I suffer from no romantic delusions about politics or about voting. So I winced when I read in the lead editorial in today’s Washington Post that CBS newsman Bob Schieffer recently told his viewers "Go vote. It will make you feel big and strong."
Mr Schieffer’s attitude — and the Post‘s fawning approval of it — is not unusual. Indeed, it’s the norm. But this attitude toward voting is irritatingly thoughtless.
This attitude reflects the myth that political action is as noble, or even nobler, than private actions. Much more so than if I vote, I feel big and strong when I act consistently to be a loving father, husband, son, and brother – when I help my friends and neighbors – when I perform my job well – when I pay my bills – when I save for my retirement — in short, when I take responsibility for matters that are within my control.
Ironically, though, this voting that allegedly makes us "feel big and strong" often results in government relieving us of responsibility for those things that each of us can and should control, while giving each of us an officious and inherently irresponsible say in matters that should be the exclusive private responsibility of each of our fellow citizens.

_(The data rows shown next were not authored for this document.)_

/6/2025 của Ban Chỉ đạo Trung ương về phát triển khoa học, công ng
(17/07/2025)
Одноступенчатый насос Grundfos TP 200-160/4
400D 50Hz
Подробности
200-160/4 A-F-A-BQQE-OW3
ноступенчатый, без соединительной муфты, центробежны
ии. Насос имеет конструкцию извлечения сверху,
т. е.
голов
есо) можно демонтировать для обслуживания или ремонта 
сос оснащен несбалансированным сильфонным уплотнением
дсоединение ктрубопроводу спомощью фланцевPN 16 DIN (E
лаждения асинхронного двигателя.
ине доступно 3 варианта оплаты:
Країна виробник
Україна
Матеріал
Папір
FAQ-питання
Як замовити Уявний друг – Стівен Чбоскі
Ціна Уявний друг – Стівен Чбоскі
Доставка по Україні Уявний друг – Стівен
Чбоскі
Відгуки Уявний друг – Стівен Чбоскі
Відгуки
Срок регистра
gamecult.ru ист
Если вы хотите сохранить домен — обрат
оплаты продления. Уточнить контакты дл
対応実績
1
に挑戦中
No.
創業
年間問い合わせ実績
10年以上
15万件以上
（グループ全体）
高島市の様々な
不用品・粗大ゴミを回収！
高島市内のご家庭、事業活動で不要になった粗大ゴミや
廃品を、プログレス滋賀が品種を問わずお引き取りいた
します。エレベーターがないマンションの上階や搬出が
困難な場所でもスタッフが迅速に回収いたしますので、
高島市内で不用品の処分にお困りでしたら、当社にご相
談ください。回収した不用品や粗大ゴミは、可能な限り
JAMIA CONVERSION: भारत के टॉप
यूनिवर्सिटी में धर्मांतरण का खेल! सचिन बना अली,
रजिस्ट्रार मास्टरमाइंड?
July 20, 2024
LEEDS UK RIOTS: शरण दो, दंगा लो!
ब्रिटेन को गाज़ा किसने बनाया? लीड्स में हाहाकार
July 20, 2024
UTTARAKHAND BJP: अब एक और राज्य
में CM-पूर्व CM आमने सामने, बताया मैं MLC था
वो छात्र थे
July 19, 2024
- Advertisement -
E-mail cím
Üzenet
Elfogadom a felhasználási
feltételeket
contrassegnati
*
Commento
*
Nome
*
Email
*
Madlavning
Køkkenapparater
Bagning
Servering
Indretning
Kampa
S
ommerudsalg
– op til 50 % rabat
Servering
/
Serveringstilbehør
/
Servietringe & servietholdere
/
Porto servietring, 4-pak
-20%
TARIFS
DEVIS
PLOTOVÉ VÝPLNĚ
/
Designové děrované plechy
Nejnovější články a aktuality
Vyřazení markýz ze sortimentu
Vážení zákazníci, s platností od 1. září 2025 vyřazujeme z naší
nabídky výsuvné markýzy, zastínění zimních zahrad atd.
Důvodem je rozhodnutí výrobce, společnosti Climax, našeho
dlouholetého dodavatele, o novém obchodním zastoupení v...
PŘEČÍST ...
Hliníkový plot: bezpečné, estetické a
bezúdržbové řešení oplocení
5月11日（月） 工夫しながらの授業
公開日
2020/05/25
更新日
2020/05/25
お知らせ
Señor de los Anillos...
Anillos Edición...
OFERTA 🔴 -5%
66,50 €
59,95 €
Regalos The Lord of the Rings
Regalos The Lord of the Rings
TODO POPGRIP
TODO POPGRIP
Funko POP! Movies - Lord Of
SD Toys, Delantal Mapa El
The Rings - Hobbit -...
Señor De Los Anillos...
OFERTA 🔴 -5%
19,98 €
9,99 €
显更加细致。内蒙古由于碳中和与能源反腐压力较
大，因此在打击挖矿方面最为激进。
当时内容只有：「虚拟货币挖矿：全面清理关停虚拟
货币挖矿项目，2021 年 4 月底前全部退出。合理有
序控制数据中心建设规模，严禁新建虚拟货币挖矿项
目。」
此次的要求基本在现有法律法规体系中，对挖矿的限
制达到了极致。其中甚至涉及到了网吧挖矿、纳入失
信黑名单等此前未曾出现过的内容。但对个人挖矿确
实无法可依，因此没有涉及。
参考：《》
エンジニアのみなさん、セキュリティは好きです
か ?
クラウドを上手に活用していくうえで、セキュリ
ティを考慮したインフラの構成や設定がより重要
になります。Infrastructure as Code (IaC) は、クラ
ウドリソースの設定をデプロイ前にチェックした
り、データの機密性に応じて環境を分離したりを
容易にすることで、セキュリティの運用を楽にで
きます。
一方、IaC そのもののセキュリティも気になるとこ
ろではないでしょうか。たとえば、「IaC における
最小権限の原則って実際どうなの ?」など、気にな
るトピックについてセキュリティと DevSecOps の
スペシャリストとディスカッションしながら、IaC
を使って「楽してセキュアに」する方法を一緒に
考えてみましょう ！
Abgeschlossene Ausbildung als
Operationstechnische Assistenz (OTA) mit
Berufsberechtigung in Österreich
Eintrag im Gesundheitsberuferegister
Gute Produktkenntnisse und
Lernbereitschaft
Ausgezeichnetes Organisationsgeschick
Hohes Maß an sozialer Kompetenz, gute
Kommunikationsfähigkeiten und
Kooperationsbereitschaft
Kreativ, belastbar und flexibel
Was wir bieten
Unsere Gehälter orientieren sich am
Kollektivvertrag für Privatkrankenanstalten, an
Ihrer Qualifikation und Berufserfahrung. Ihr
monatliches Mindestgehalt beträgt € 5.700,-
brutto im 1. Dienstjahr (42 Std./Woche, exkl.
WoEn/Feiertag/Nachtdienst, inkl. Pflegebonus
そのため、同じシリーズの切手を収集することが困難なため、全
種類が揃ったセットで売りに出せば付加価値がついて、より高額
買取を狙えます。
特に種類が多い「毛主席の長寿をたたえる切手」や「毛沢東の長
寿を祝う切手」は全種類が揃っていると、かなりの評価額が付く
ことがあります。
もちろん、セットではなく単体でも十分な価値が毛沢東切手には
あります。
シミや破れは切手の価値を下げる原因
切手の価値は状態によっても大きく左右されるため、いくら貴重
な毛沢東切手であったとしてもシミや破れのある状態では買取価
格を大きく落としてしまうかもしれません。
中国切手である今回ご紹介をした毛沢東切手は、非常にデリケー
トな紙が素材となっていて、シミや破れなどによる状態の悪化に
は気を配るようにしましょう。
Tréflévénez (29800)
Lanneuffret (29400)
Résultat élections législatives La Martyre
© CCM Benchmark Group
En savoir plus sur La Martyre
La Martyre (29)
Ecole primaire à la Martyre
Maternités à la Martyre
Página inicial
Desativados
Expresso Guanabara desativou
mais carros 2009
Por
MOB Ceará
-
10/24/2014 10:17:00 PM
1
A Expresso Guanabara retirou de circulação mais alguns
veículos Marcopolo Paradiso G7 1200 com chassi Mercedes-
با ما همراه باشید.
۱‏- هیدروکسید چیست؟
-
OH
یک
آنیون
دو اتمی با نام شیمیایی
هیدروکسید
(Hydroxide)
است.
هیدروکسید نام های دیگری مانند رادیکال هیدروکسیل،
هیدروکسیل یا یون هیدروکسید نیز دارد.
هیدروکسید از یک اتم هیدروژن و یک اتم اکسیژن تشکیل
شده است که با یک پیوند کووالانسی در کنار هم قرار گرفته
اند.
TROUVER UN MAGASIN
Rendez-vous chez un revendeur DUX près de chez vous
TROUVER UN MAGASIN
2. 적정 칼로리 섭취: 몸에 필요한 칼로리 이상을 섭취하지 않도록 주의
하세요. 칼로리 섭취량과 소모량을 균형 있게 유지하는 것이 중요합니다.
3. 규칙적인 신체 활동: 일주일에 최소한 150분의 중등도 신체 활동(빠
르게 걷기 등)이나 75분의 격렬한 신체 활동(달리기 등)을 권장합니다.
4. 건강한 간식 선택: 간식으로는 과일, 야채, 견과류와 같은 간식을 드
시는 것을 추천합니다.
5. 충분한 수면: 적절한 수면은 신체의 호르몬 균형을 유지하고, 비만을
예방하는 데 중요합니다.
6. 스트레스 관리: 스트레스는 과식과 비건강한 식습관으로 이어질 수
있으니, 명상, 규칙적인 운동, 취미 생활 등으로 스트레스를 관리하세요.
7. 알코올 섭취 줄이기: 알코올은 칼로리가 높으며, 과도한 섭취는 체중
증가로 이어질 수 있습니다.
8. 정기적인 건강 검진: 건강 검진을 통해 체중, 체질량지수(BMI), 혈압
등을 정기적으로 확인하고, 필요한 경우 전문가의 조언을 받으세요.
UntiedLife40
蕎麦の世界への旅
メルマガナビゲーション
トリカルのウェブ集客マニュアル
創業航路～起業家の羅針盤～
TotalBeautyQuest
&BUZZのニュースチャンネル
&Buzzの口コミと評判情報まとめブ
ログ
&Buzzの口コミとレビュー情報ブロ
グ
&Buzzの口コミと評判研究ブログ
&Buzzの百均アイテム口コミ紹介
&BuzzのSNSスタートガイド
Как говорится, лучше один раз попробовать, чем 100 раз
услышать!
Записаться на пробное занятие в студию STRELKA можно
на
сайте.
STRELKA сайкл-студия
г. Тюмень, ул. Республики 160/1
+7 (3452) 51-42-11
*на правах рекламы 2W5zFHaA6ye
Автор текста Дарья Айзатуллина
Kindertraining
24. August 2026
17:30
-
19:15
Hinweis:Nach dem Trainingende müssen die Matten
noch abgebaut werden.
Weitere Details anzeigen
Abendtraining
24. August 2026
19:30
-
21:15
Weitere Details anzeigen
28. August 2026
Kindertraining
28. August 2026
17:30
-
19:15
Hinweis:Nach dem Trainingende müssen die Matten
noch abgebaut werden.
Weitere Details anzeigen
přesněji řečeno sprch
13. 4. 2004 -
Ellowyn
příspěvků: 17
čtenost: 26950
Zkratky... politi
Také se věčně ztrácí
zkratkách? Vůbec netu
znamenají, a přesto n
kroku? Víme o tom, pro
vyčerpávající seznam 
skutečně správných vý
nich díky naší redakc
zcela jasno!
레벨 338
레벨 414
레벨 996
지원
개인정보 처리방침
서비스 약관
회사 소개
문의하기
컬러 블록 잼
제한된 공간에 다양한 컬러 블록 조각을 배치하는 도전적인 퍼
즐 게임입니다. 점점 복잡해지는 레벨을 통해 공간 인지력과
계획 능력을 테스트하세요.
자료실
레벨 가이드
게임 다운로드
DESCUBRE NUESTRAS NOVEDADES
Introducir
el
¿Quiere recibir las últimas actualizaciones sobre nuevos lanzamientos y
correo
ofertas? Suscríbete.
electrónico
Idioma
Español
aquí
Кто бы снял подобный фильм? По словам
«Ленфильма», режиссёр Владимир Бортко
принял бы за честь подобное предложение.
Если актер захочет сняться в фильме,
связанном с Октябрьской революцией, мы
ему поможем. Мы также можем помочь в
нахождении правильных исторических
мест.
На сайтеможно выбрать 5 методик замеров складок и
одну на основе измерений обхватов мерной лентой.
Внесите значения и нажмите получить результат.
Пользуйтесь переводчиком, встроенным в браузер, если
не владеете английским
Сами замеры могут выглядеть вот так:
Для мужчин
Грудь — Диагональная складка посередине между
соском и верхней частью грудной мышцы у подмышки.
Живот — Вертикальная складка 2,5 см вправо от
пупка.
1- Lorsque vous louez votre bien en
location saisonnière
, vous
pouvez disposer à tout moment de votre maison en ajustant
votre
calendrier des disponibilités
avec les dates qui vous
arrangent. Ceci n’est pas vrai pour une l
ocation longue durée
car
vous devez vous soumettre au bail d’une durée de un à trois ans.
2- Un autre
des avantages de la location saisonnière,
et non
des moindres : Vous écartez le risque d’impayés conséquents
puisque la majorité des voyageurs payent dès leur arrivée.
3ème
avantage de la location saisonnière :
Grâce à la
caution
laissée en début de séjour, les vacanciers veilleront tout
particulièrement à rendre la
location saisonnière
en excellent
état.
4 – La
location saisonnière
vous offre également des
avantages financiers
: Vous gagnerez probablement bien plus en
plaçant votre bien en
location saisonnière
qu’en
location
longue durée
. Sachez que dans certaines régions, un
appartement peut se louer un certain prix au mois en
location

If Mr. Schieffer, newspaper editorialists, or anyone else really wants to give me the opportunity to feel big and strong, they ought to speak out first and foremost against government policies that treat adults as irresponsible children. I am perfectly capable of saving for my own retirement, of choosing whether or not to patronize a restaurant that permits smoking, of choosing which elements to ingest into my own body, of providing for the education of my son, of deciding what degree of driver and passenger safety I want in my automobile — indeed, of doing a great number of things that government today presumes me to be too gullible or too irresponsible or too childish to do. And what is true of me, an ordinary adult, is true of nearly every other adult.
Government treats me as if I’m small and weak. This fact disgusts me.